- **TASK TO COMPLETE**: Your answer should be an exact copy of all the entries, free of pictures.

▬▬▬

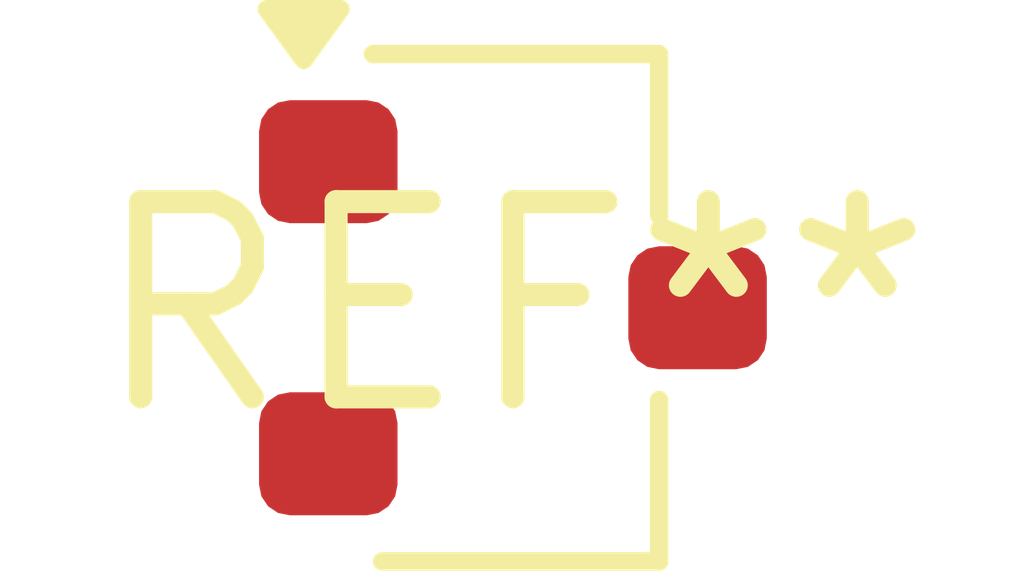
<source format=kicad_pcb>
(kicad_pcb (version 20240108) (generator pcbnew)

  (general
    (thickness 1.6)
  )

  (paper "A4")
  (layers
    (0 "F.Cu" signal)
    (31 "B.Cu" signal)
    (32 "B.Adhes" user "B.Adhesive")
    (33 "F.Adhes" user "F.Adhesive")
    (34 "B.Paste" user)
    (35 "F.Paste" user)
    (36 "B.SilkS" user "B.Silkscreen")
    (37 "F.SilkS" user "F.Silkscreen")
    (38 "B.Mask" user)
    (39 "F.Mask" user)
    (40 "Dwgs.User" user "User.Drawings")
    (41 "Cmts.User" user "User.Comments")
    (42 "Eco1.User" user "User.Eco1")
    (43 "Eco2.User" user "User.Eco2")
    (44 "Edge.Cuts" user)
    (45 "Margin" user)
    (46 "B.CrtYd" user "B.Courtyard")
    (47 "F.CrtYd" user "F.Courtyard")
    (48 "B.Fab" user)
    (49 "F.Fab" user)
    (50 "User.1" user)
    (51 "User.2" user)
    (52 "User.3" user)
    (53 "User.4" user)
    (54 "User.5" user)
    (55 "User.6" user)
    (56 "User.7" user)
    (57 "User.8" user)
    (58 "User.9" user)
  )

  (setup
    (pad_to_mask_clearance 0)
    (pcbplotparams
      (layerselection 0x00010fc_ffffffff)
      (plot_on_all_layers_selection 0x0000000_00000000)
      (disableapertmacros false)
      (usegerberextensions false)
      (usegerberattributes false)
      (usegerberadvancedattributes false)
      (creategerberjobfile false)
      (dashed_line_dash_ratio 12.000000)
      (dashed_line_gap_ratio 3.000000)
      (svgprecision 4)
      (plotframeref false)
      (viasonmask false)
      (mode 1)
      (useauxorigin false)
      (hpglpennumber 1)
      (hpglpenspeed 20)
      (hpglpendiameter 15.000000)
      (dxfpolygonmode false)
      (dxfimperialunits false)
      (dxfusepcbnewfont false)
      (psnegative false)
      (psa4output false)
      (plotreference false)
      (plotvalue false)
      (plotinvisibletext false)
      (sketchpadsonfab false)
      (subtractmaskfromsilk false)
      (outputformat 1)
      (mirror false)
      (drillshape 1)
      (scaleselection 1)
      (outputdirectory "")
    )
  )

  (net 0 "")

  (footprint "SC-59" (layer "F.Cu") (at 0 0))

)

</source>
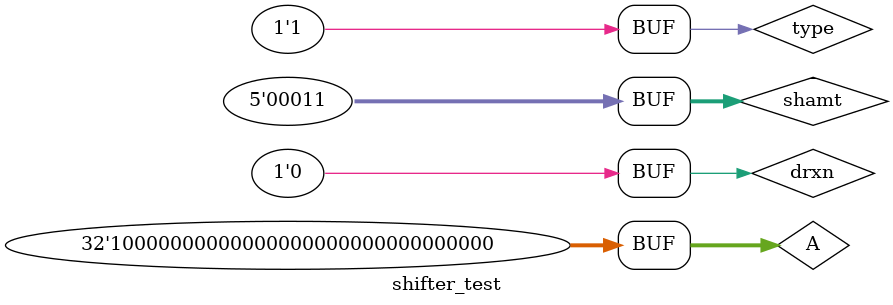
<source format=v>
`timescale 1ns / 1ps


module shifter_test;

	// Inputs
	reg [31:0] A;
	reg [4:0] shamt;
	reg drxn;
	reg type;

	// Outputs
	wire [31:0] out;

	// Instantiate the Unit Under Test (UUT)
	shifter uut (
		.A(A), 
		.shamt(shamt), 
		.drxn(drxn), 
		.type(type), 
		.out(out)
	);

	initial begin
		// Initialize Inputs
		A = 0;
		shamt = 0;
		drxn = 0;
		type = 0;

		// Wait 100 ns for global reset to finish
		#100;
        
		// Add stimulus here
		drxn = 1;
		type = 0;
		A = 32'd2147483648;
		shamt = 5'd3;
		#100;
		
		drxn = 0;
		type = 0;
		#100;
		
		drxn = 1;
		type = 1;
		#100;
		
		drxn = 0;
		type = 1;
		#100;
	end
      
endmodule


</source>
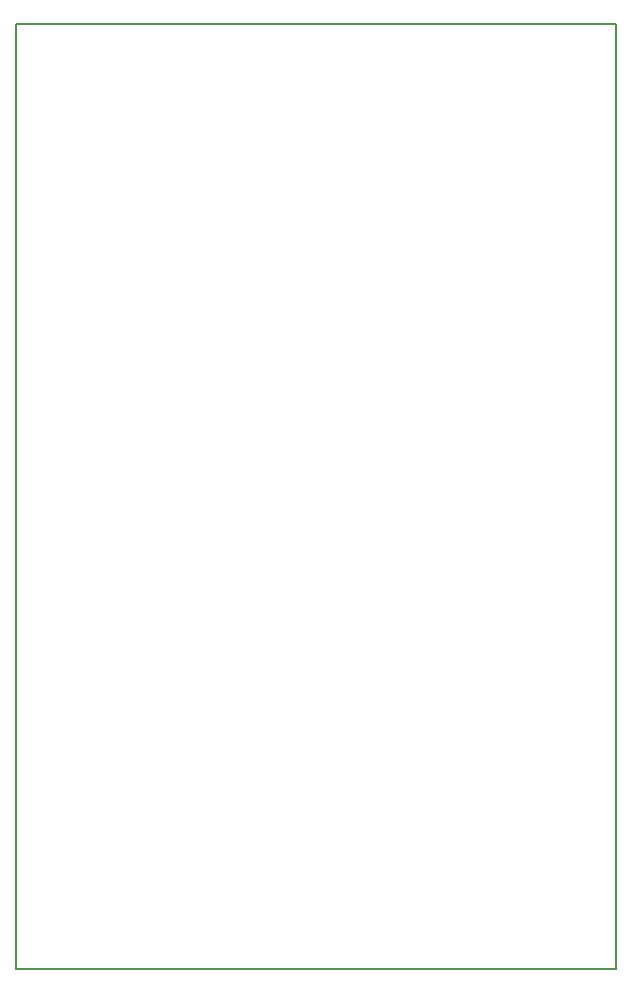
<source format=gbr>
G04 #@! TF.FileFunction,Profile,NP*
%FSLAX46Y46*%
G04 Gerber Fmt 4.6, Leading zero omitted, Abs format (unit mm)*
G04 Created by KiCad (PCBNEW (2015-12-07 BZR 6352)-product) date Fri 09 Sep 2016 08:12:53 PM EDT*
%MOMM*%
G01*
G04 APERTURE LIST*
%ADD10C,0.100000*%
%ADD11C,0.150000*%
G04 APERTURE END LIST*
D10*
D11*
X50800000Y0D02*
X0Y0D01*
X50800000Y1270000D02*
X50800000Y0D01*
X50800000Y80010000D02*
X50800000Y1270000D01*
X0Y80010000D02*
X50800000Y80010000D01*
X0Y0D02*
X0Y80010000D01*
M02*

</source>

▬▬▬

- **ANSWER AREA**:
<source format=kicad_pcb>
(kicad_pcb (version 20240108) (generator pcbnew)

  (general
    (thickness 1.6)
  )

  (paper "A4")
  (layers
    (0 "F.Cu" signal)
    (31 "B.Cu" signal)
    (32 "B.Adhes" user "B.Adhesive")
    (33 "F.Adhes" user "F.Adhesive")
    (34 "B.Paste" user)
    (35 "F.Paste" user)
    (36 "B.SilkS" user "B.Silkscreen")
    (37 "F.SilkS" user "F.Silkscreen")
    (38 "B.Mask" user)
    (39 "F.Mask" user)
    (40 "Dwgs.User" user "User.Drawings")
    (41 "Cmts.User" user "User.Comments")
    (42 "Eco1.User" user "User.Eco1")
    (43 "Eco2.User" user "User.Eco2")
    (44 "Edge.Cuts" user)
    (45 "Margin" user)
    (46 "B.CrtYd" user "B.Courtyard")
    (47 "F.CrtYd" user "F.Courtyard")
    (48 "B.Fab" user)
    (49 "F.Fab" user)
    (50 "User.1" user)
    (51 "User.2" user)
    (52 "User.3" user)
    (53 "User.4" user)
    (54 "User.5" user)
    (55 "User.6" user)
    (56 "User.7" user)
    (57 "User.8" user)
    (58 "User.9" user)
  )

  (setup
    (pad_to_mask_clearance 0)
    (pcbplotparams
      (layerselection 0x00010fc_ffffffff)
      (plot_on_all_layers_selection 0x0000000_00000000)
      (disableapertmacros false)
      (usegerberextensions false)
      (usegerberattributes false)
      (usegerberadvancedattributes false)
      (creategerberjobfile false)
      (dashed_line_dash_ratio 12.000000)
      (dashed_line_gap_ratio 3.000000)
      (svgprecision 4)
      (plotframeref false)
      (viasonmask false)
      (mode 1)
      (useauxorigin false)
      (hpglpennumber 1)
      (hpglpenspeed 20)
      (hpglpendiameter 15.000000)
      (dxfpolygonmode false)
      (dxfimperialunits false)
      (dxfusepcbnewfont false)
      (psnegative false)
      (psa4output false)
      (plotreference false)
      (plotvalue false)
      (plotinvisibletext false)
      (sketchpadsonfab false)
      (subtractmaskfromsilk false)
      (outputformat 1)
      (mirror false)
      (drillshape 1)
      (scaleselection 1)
      (outputdirectory "")
    )
  )

  (net 0 "")

  (footprint "SC-59" (layer "F.Cu") (at 0 0))

)

</source>
<source format=v>
`timescale 1ns / 1ps


module shifter_test;

	// Inputs
	reg [31:0] A;
	reg [4:0] shamt;
	reg drxn;
	reg type;

	// Outputs
	wire [31:0] out;

	// Instantiate the Unit Under Test (UUT)
	shifter uut (
		.A(A), 
		.shamt(shamt), 
		.drxn(drxn), 
		.type(type), 
		.out(out)
	);

	initial begin
		// Initialize Inputs
		A = 0;
		shamt = 0;
		drxn = 0;
		type = 0;

		// Wait 100 ns for global reset to finish
		#100;
        
		// Add stimulus here
		drxn = 1;
		type = 0;
		A = 32'd2147483648;
		shamt = 5'd3;
		#100;
		
		drxn = 0;
		type = 0;
		#100;
		
		drxn = 1;
		type = 1;
		#100;
		
		drxn = 0;
		type = 1;
		#100;
	end
      
endmodule


</source>
<source format=gbr>
G04 #@! TF.FileFunction,Profile,NP*
%FSLAX46Y46*%
G04 Gerber Fmt 4.6, Leading zero omitted, Abs format (unit mm)*
G04 Created by KiCad (PCBNEW (2015-12-07 BZR 6352)-product) date Fri 09 Sep 2016 08:12:53 PM EDT*
%MOMM*%
G01*
G04 APERTURE LIST*
%ADD10C,0.100000*%
%ADD11C,0.150000*%
G04 APERTURE END LIST*
D10*
D11*
X50800000Y0D02*
X0Y0D01*
X50800000Y1270000D02*
X50800000Y0D01*
X50800000Y80010000D02*
X50800000Y1270000D01*
X0Y80010000D02*
X50800000Y80010000D01*
X0Y0D02*
X0Y80010000D01*
M02*

</source>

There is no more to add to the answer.